State to get $408 million for charging stations
Texas is slated to receive $408 million for electric car charging stations under the recently passed federal infrastructure plan and could apply for additional grants, according to The Dallas Morning News. The money comes under a Biden administration plan to shift half of passenger vehicle sales in the U.S. to electric vehicles by 2030.
The state needs more than 14,000 charging stations to support the number of electric vehicles projected to be traveling on Texas roadways by 2030, according to a 2018 report from Environment Texas. The state had just over 52,000 registered electric vehicles as of last June, according to the Morning News story.

COVID-19 cases drop, as do deaths
While new cases of COVID-19 are spiking again in the Upper Midwest and Northeast, the number in Texas dropped during the past week to 14,745 — down 36% from the previous week. The number of new deaths reported in Texas by the Coronavirus Resource Center at Johns Hopkins University in the past week totaled 254, down 57% from the previous week.
However, the number of hospitalizations of lab-confirmed COVID-19 patients in the state was virtually unchanged at 2,681, according to the Texas Department of State Health Services.
The number of Texas who are fully vaccinated continues to inch upward, with 15.838 million reported by DSHS as of Sunday. That is 54.3% of the state’s total population.

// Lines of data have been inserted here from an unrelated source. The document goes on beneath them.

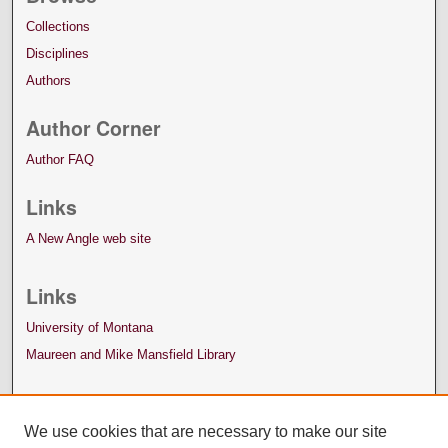
Collections
Disciplines
Authors
Author Corner
Author FAQ
Links
A New Angle web site
Links
University of Montana
Maureen and Mike Mansfield Library
We use cookies that are necessary to make our site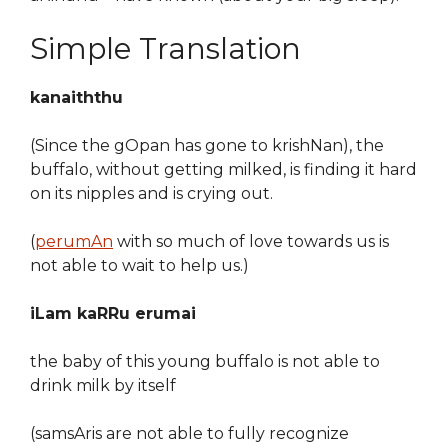
Simple Translation
kanaiththu
(Since the gOpan has gone to krishNan), the
buffalo, without getting milked, is finding it hard
on its nipples and is crying out.
(
perumAn
with so much of love towards us is
not able to wait to help us.)
iLam kaRRu erumai
the baby of this young buffalo is not able to
drink milk by itself
(samsAris are not able to fully recognize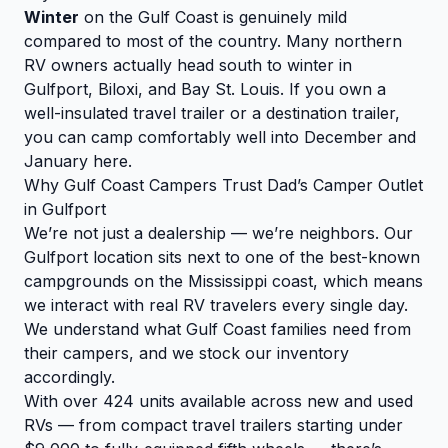
Winter
on the Gulf Coast is genuinely mild
compared to most of the country. Many northern
RV owners actually head south to winter in
Gulfport, Biloxi, and Bay St. Louis. If you own a
well-insulated travel trailer or a destination trailer,
you can camp comfortably well into December and
January here.
Why Gulf Coast Campers Trust Dad’s Camper Outlet
in Gulfport
We’re not just a dealership — we’re neighbors. Our
Gulfport location sits next to one of the best-known
campgrounds on the Mississippi coast, which means
we interact with real RV travelers every single day.
We understand what Gulf Coast families need from
their campers, and we stock our inventory
accordingly.
With over 424 units available across new and used
RVs — from compact travel trailers starting under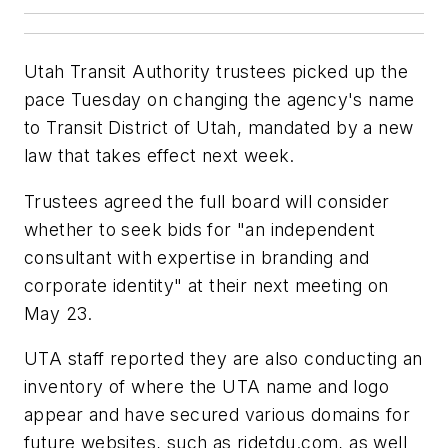
Utah Transit Authority trustees picked up the
pace Tuesday on changing the agency's name
to Transit District of Utah, mandated by a new
law that takes effect next week.
Trustees agreed the full board will consider
whether to seek bids for "an independent
consultant with expertise in branding and
corporate identity" at their next meeting on
May 23.
UTA staff reported they are also conducting an
inventory of where the UTA name and logo
appear and have secured various domains for
future websites, such as ridetdu.com, as well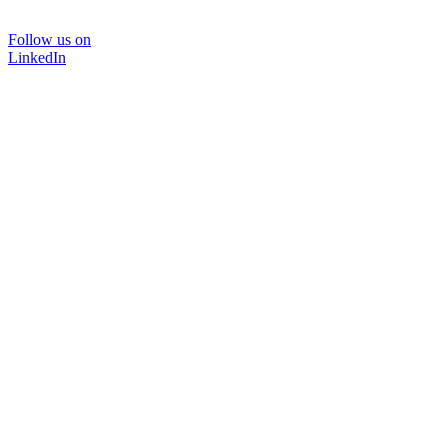
Follow us on
LinkedIn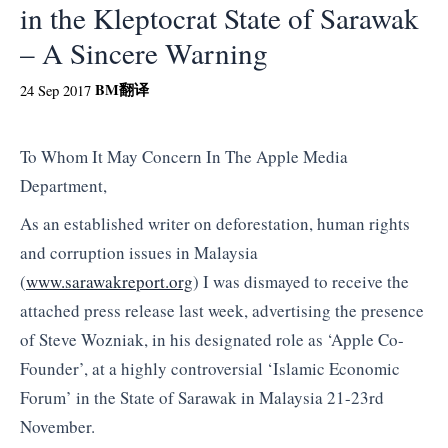
in the Kleptocrat State of Sarawak
– A Sincere Warning
BM
翻译
24 Sep 2017
To Whom It May Concern In The Apple Media
Department,
As an established writer on deforestation, human rights
and corruption issues in Malaysia
(
www.sarawakreport.org
) I was dismayed to receive the
attached press release last week, advertising the presence
of Steve Wozniak, in his designated role as ‘Apple Co-
Founder’, at a highly controversial ‘Islamic Economic
Forum’ in the State of Sarawak in Malaysia 21-23rd
November.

Still, while noting hospitalizations are at their lowest levels in many months, officials are still cautious. “We’re certainly in a better place right now than we have been in quite a while,” Chris Van Deusen, spokesperson for the Texas Department of State Health Services, told the Texas Tribune. “But we are sort of starting to see things change again. And you know, if there’s one thing we know about this pandemic, it’s that it’s going to keep changing.”
Meanwhile, another variant of COVID-19 named “Omicron” has been discovered in South Africa and several other countries. Experts are concerned that the new variant may spread more aggressively than previous versions and could prove to be resistant to current vaccines.

Experts urge Texans to get flu shots
A resurgence of influenza this winter is overdue, and Texans are urged to get vaccinated. 
“Flu is overdue right now,” Dr. Donald Murphey, an Austin pediatric infectious disease specialist and chair of the Texas Medical Association Council on Science and Public Health, told the Texas Newsroom.
“We should be concerned about flu returning. Flu is here every year consistently and last year, with mitigation for COVID, we didn’t have a flu season at all,” he said.
Murphey added that this year’s flu season could be even worse as the decline in COVID-19 cases leads to an increase in public gatherings with fewer people wearing masks. The Texas Medical Association encourages flu shots for everyone 6 months of age and older. TMA says Texans can safely get vaccinated for the flu and COVID-19 at the same time.